[Saved data entries]
========================

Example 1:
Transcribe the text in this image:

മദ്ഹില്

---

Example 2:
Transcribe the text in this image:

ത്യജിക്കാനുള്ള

========================

= WORK INSTRUCTION =
Please output the records once more, exactly as they were written.

= ANSWER TO THE PROBLEM =
Example 1:
Transcribe the text in this image:

മദ്ഹില്

---

Example 2:
Transcribe the text in this image:

ത്യജിക്കാനുള്ള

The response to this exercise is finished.